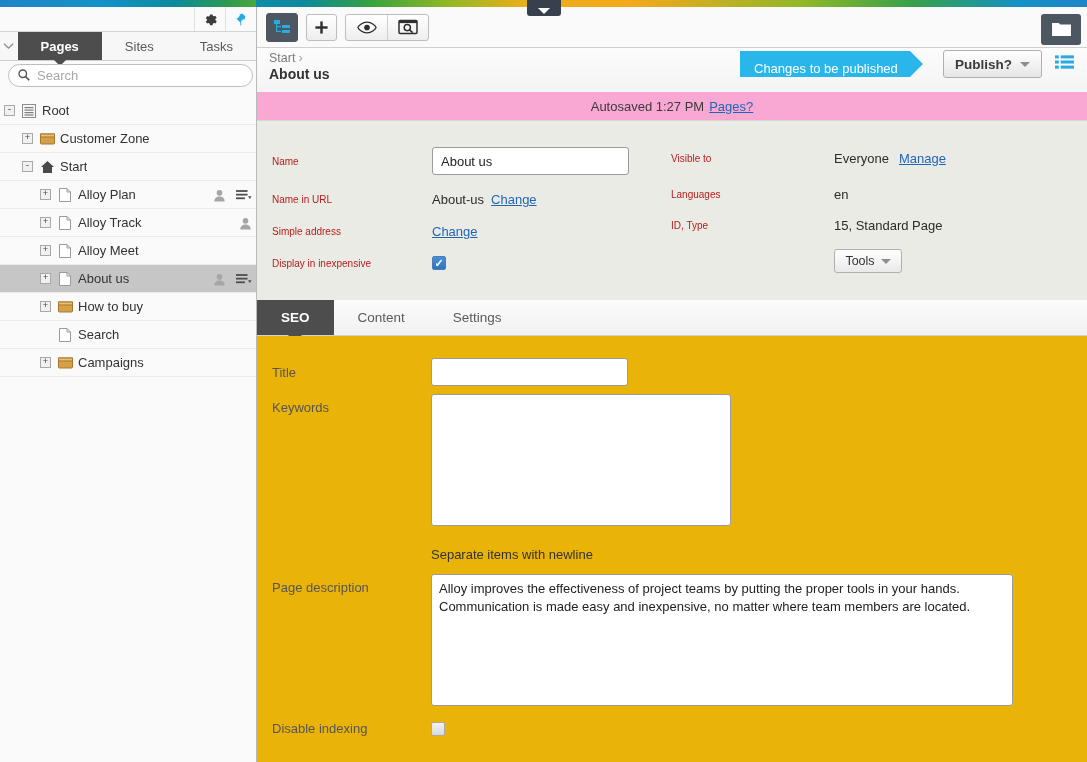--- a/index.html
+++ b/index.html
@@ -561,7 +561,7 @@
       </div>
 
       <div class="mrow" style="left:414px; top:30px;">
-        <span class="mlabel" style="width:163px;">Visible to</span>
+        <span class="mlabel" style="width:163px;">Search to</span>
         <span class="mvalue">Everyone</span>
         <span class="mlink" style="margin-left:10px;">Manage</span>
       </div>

...

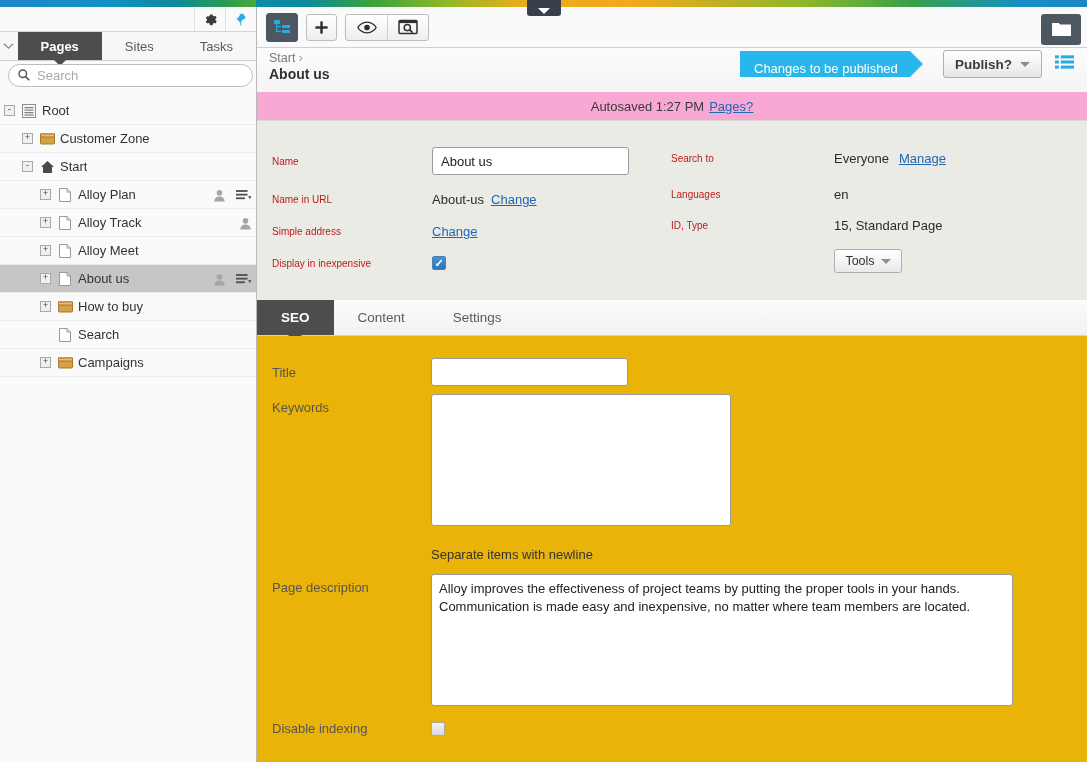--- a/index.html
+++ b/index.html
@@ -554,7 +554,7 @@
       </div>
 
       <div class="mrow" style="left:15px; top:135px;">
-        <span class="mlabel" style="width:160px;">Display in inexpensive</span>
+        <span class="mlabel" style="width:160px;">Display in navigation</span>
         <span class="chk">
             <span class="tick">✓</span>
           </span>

:: What you are asked to do ::
Before answering, check every line of the records for the string "width", then state how many lines have it, with the number only.

:: Response to the exercise ::
4